Immature DCs capture antigens by phagocytosis, macropinocytosis or via interaction with a variety of cell surface receptors and endocytosis. They become mature after antigen capture. We then further assessed whether antigen capturing abilities are reduced by intestinal dysbacteriosis. CD205 is a C-type lectin that belongs to the family of macrophage mannose receptors. It is expressed by immature DCs and helps in the presentation of antigens . We observed no difference between control and dysbacteriosis groups in the proportion of CD205+ cells among DCs isolated from them (P = 0.816), suggesting that the disturbance in intestinal microflora may affect DC maturation by influencing other receptors, such as FcγR or TLRs.
Mature DCs strongly express MHC and co-stimulatory molecules such as CD86, CD80, CD40 and CD83 . Through interactions between these signal molecules and T-cell receptors, DCs can stimulate proliferation and differentiation of T cells. MHC class-II, CD86, CD80 and CD40 were less strongly expressed in DCs of dysbacteriosis mice than in those from control mice, suggesting a significant reduction in antigen presentation function (Fig. 3).
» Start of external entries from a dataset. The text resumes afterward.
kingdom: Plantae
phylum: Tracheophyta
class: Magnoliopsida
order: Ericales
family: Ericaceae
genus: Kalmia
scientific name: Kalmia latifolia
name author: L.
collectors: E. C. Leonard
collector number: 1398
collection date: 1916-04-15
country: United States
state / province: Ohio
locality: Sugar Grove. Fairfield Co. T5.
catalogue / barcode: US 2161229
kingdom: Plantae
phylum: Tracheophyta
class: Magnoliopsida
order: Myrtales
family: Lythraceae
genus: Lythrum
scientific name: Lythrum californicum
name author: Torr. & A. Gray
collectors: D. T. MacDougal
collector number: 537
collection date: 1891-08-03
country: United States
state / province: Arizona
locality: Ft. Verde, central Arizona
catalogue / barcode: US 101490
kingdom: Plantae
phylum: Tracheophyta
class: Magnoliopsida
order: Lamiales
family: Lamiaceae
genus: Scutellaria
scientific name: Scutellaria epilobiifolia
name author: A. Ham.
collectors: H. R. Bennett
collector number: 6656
During the maturation process of DCs, production of cytokines such as IL-10 and IL-12 can influence induction of Th1 or Th2 immune responses [24, 25]. We therefore assessed the degree of expression of IL-10 and IL-12 p40 by RT-PCR. Compared with controls, secretion of IL-10 from DCs of dysbacteriosis mice increased dramatically, accompanied by a significant reduction in IL-12 p40 (Fig. 4). This suggests that the disruption of intestinal microflora may have affected the Th1/Th2 balance. IL-10 is a key regulatory cytokine with pleiotropic effects; release of this cytokine blocks the DC maturation process by interfering with up-regulation of co-stimulatory molecules and production of IL-12 . These findings are consistent with our observation that most DCs isolated from intestines of dysbacteriosis mice are not mature.
In conclusion, our data give a clear insight into the role that the intestinal microflora plays in inducing and maintaining the functions of DCs in the small intestine. Thus, they are essential for connecting innate and adaptive immunity.
This work was supported by grants from the National Program on Key Basic Research Project (973 Program, 2013CB531405), and the National Natural Science Foundation of China (NSFC, No.81150014), China.
The authors confirm that there are no known conflicts of interest associated with this publication and there has been no significant financial support for this work that could have influenced its outcome.